Problem:
Give the lines again, starting with the line containing "country: Turkey" and ending with the line containing "collector number: 6467", changing "locality" to "site" and leaving everything else unchanged.

* START Data *

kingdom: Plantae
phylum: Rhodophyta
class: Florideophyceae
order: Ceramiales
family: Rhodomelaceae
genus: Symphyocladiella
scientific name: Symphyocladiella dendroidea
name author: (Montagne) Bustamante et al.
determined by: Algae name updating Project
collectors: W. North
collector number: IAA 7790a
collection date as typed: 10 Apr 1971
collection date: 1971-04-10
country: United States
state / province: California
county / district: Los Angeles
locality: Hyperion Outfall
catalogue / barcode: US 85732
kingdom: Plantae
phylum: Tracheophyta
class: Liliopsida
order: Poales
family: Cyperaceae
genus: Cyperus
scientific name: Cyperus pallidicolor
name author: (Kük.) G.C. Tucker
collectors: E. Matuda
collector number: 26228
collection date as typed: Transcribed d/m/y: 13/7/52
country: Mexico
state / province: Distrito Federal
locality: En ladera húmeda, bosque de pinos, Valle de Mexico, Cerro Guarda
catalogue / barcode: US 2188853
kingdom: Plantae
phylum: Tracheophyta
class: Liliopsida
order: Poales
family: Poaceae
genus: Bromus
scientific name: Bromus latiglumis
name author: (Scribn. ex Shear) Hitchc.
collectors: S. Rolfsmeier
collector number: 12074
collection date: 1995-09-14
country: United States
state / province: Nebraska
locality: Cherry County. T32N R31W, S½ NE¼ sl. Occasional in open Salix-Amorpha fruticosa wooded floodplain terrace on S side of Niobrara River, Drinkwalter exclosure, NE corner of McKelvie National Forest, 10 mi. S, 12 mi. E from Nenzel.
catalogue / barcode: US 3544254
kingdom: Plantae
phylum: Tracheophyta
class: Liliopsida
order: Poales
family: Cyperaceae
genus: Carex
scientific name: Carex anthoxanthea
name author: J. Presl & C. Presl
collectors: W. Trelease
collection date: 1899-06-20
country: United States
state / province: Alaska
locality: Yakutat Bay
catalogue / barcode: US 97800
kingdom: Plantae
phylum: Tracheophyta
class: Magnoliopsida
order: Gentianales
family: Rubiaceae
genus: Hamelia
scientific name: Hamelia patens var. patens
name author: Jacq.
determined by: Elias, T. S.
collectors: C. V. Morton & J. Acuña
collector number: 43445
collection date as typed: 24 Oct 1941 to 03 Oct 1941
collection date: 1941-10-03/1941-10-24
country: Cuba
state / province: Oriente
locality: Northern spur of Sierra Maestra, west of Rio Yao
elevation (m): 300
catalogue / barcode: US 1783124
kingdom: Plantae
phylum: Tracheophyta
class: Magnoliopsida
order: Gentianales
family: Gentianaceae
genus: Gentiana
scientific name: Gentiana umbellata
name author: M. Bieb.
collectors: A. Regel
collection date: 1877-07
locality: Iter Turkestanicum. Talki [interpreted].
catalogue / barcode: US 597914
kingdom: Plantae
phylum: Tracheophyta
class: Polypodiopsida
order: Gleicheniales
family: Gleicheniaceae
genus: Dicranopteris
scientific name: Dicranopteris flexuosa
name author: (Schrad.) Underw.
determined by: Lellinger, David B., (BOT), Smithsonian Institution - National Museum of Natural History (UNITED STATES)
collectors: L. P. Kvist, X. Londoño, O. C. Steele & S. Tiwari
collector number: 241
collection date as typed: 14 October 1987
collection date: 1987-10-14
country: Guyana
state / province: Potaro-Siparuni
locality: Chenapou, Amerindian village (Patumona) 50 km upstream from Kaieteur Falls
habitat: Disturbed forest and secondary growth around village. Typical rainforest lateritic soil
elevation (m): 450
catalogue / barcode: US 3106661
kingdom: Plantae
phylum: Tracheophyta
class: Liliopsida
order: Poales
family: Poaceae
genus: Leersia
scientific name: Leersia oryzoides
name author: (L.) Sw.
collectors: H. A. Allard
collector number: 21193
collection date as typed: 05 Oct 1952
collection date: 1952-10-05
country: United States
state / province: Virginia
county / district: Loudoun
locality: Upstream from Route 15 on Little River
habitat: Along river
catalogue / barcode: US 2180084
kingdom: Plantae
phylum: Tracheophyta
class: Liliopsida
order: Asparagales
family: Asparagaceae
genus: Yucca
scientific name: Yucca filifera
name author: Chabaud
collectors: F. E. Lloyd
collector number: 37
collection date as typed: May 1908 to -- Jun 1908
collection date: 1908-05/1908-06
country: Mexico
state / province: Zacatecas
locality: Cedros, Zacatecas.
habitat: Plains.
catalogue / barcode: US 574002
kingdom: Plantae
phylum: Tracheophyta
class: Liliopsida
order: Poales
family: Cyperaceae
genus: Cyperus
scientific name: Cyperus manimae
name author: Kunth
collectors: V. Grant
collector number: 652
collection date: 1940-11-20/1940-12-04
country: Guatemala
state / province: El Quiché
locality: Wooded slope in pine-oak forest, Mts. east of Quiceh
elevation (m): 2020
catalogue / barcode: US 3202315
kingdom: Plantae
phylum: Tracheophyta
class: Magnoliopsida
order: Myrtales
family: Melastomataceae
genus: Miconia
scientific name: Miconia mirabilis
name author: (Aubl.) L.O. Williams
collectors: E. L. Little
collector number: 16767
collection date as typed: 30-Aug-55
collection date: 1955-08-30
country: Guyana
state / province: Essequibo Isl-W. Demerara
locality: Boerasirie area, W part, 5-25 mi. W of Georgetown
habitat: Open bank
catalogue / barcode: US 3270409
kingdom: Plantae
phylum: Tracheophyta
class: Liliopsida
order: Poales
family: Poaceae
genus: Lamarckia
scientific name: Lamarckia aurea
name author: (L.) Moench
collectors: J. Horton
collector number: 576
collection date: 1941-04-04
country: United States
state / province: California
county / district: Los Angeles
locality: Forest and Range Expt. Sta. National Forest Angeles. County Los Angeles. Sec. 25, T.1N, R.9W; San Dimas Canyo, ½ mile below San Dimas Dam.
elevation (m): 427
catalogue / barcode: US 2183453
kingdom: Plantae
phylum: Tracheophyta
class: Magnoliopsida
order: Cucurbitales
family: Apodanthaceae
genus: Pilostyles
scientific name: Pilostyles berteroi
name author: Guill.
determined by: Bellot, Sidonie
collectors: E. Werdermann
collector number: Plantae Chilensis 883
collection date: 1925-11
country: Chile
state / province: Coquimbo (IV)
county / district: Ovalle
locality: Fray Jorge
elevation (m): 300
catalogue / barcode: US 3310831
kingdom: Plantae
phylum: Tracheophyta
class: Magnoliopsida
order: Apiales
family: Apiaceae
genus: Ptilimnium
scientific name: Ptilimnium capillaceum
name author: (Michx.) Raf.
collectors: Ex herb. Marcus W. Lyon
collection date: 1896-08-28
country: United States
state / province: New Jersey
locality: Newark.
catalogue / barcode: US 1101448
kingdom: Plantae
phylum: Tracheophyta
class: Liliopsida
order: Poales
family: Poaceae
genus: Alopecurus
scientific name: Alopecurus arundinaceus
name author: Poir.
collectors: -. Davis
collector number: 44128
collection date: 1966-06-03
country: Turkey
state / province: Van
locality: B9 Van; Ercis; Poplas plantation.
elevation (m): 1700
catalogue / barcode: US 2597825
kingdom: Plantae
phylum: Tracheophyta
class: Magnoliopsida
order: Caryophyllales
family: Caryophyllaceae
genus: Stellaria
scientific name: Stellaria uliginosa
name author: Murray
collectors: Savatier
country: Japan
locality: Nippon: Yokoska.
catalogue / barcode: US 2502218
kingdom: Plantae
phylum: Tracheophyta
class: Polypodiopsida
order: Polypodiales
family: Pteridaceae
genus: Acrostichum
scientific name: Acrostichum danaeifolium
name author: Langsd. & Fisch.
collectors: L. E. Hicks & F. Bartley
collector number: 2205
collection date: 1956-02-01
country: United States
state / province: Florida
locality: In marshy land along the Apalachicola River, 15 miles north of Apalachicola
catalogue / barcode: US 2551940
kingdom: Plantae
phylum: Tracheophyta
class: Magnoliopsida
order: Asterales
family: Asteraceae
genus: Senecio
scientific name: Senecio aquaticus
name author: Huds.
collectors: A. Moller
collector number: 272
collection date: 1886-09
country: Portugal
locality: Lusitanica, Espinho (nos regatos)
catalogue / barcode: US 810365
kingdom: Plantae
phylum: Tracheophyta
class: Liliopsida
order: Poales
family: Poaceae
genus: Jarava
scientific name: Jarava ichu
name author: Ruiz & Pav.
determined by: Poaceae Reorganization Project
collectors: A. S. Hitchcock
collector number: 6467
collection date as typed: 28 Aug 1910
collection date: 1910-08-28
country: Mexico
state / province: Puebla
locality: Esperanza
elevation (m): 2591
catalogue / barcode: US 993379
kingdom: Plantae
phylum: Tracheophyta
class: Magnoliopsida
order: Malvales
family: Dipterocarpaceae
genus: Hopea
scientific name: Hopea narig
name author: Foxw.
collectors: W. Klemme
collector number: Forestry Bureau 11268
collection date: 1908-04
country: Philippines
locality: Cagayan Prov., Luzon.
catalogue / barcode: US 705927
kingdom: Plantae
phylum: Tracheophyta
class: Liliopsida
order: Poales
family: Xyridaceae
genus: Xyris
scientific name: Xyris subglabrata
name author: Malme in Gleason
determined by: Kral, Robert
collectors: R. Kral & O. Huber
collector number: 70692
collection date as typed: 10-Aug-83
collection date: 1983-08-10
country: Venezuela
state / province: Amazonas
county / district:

* END Data *

Result:
country: Turkey
state / province: Van
site: B9 Van; Ercis; Poplas plantation.
elevation (m): 1700
catalogue / barcode: US 2597825
kingdom: Plantae
phylum: Tracheophyta
class: Magnoliopsida
order: Caryophyllales
family: Caryophyllaceae
genus: Stellaria
scientific name: Stellaria uliginosa
name author: Murray
collectors: Savatier
country: Japan
site: Nippon: Yokoska.
catalogue / barcode: US 2502218
kingdom: Plantae
phylum: Tracheophyta
class: Polypodiopsida
order: Polypodiales
family: Pteridaceae
genus: Acrostichum
scientific name: Acrostichum danaeifolium
name author: Langsd. & Fisch.
collectors: L. E. Hicks & F. Bartley
collector number: 2205
collection date: 1956-02-01
country: United States
state / province: Florida
site: In marshy land along the Apalachicola River, 15 miles north of Apalachicola
catalogue / barcode: US 2551940
kingdom: Plantae
phylum: Tracheophyta
class: Magnoliopsida
order: Asterales
family: Asteraceae
genus: Senecio
scientific name: Senecio aquaticus
name author: Huds.
collectors: A. Moller
collector number: 272
collection date: 1886-09
country: Portugal
site: Lusitanica, Espinho (nos regatos)
catalogue / barcode: US 810365
kingdom: Plantae
phylum: Tracheophyta
class: Liliopsida
order: Poales
family: Poaceae
genus: Jarava
scientific name: Jarava ichu
name author: Ruiz & Pav.
determined by: Poaceae Reorganization Project
collectors: A. S. Hitchcock
collector number: 6467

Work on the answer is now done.